As an aside, the description of the cheetah hitting the wire fence at 70 miles an hour is heart breaking.

Author(s) fact(s): The Owenses are no strangers to the media spotlight. They have been on numerous talk shows. 

Book trivia: there is a generous selection of color photographs in Cry of the Kalahari, along with a smaller section of black and whites.

Nancy said: Pearl was actually talking about another book written by the Owenses when she mentioned Cry. Interestingly enough, in relation to Cry Pearl said Mark and Delia were “expelled from Botswana” because of this book (Book Lust To Go p 267).

BookLust Twist: from Book Lust To Go in the chapter called “Zambia” (p 266). Confessional: I deleted Cry Of the Kalahari from the true list of books I needed to read for the Challenge because Cry does not take place in Zambia.

Stet: a Memoir

Athill, Diana. Stet: a Memoir. New York: Grove Press, 2000.

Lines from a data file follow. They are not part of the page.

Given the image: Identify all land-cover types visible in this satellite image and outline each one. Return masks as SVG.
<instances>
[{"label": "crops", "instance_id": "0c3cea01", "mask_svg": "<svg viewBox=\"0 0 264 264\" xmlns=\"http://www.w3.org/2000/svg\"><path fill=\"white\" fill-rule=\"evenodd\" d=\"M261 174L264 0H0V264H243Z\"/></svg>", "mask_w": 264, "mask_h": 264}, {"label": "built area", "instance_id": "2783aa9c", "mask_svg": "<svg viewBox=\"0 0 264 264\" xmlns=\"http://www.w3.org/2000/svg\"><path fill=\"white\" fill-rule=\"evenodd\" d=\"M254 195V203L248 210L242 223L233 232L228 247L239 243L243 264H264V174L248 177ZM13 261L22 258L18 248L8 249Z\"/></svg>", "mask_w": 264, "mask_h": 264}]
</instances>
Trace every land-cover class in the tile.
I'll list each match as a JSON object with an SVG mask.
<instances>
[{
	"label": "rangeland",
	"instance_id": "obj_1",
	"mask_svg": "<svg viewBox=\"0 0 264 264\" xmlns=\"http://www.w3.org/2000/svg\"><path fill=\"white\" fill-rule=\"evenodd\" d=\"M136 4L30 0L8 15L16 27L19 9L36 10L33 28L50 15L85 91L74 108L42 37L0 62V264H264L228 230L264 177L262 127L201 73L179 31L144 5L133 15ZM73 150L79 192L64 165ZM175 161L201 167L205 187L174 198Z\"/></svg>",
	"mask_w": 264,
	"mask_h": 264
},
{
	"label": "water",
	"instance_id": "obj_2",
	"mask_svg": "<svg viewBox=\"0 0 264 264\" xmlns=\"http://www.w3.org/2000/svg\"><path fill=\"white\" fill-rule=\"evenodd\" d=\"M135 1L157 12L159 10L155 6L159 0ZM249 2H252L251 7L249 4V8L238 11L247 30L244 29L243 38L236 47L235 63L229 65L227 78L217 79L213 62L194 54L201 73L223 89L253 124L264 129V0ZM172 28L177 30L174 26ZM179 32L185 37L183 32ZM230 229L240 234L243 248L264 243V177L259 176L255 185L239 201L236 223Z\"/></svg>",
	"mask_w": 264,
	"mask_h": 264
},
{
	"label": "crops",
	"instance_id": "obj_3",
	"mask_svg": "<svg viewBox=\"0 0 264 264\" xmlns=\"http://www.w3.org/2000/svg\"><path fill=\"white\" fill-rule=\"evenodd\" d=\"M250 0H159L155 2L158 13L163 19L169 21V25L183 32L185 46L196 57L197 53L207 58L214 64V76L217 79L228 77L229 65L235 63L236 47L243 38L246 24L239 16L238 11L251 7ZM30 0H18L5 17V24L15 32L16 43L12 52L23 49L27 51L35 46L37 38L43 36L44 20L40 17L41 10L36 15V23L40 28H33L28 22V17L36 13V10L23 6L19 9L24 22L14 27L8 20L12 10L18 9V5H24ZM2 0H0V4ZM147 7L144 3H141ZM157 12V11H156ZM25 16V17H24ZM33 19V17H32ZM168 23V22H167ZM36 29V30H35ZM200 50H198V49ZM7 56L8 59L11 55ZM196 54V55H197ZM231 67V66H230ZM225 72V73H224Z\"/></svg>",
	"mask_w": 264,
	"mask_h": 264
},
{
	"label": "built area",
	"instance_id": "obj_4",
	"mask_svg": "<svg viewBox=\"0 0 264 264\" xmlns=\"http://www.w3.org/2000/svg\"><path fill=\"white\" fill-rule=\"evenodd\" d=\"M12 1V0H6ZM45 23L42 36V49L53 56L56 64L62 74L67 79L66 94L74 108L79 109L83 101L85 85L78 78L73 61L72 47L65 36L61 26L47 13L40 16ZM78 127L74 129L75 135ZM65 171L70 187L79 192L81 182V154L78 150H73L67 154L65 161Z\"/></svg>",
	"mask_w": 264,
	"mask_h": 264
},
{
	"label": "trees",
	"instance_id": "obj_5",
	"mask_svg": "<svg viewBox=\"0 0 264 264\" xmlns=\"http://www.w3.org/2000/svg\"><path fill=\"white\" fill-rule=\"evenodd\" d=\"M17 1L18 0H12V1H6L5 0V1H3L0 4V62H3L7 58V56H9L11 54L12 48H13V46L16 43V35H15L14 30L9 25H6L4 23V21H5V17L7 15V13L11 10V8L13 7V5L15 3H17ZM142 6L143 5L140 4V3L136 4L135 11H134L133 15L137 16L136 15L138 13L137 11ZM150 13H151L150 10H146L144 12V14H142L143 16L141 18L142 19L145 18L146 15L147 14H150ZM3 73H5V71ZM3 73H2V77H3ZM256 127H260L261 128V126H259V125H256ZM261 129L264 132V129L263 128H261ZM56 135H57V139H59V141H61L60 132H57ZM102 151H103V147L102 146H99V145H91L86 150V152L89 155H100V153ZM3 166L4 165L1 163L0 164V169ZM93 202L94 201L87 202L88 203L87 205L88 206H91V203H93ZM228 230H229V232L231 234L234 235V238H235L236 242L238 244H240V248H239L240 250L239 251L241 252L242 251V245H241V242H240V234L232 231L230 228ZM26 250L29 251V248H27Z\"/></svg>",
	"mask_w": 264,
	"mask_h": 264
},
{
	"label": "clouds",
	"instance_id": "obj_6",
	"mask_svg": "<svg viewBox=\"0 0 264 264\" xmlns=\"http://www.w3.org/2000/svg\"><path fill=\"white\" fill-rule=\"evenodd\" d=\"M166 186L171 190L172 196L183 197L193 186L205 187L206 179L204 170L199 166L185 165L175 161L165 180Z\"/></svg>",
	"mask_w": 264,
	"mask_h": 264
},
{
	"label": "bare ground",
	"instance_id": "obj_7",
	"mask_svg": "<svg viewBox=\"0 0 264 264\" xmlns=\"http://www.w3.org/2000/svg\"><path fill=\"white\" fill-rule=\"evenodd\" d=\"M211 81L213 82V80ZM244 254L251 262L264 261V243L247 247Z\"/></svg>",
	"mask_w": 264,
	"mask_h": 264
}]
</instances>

Reason read: Read in honor of Athill’s birth month being in December.

In the editing world, stet means “let it stand” when a copy-editor wants to rescue a deletion.
To explain this book, here are Athill’s own words, “All this book is, is the story of one old ex-editor who imagines that she will feel a little less dead if a few people read it” (p 5).
The first part of Stet reads like any other job related memoir, “here is how I came into my occupation and kept it for nearly fifty years.” Athill is careful to keep her private life out of the equation until she gets to part two. Here she dishes about her favorite authors who became quasi friends in the process. The story of Jean Rhys sadden me the most.
Confessional – the didactic history of the Caribbean Dominica bored me just a little.

Quotes I liked, “Even now I would rather turn and walk away than risk my voice going shrill and my face going red as I slither into sickening humiliation of undercutting my own justified anger by my own idiotic ineptitude” (p 58) and  “Jean has been right – she was the only person who could make sense of the amazing muddle seething in those bags” (p 165).

Author fact: a Google search of Diana Athill’s name told me Athill will be 101 years old at her next birthday (on the 21st).

Book trivia: Sadly, there are no photographs in Stet.

Nancy said: the only thing Pearl said was Stet is an “interesting book about [Athill’s] career in the publishing industry” (p 163).

BookLust Twist: from More Book Lust in the chapter called “Me, Me, Me: Autobiographies and Memoirs” (p 163).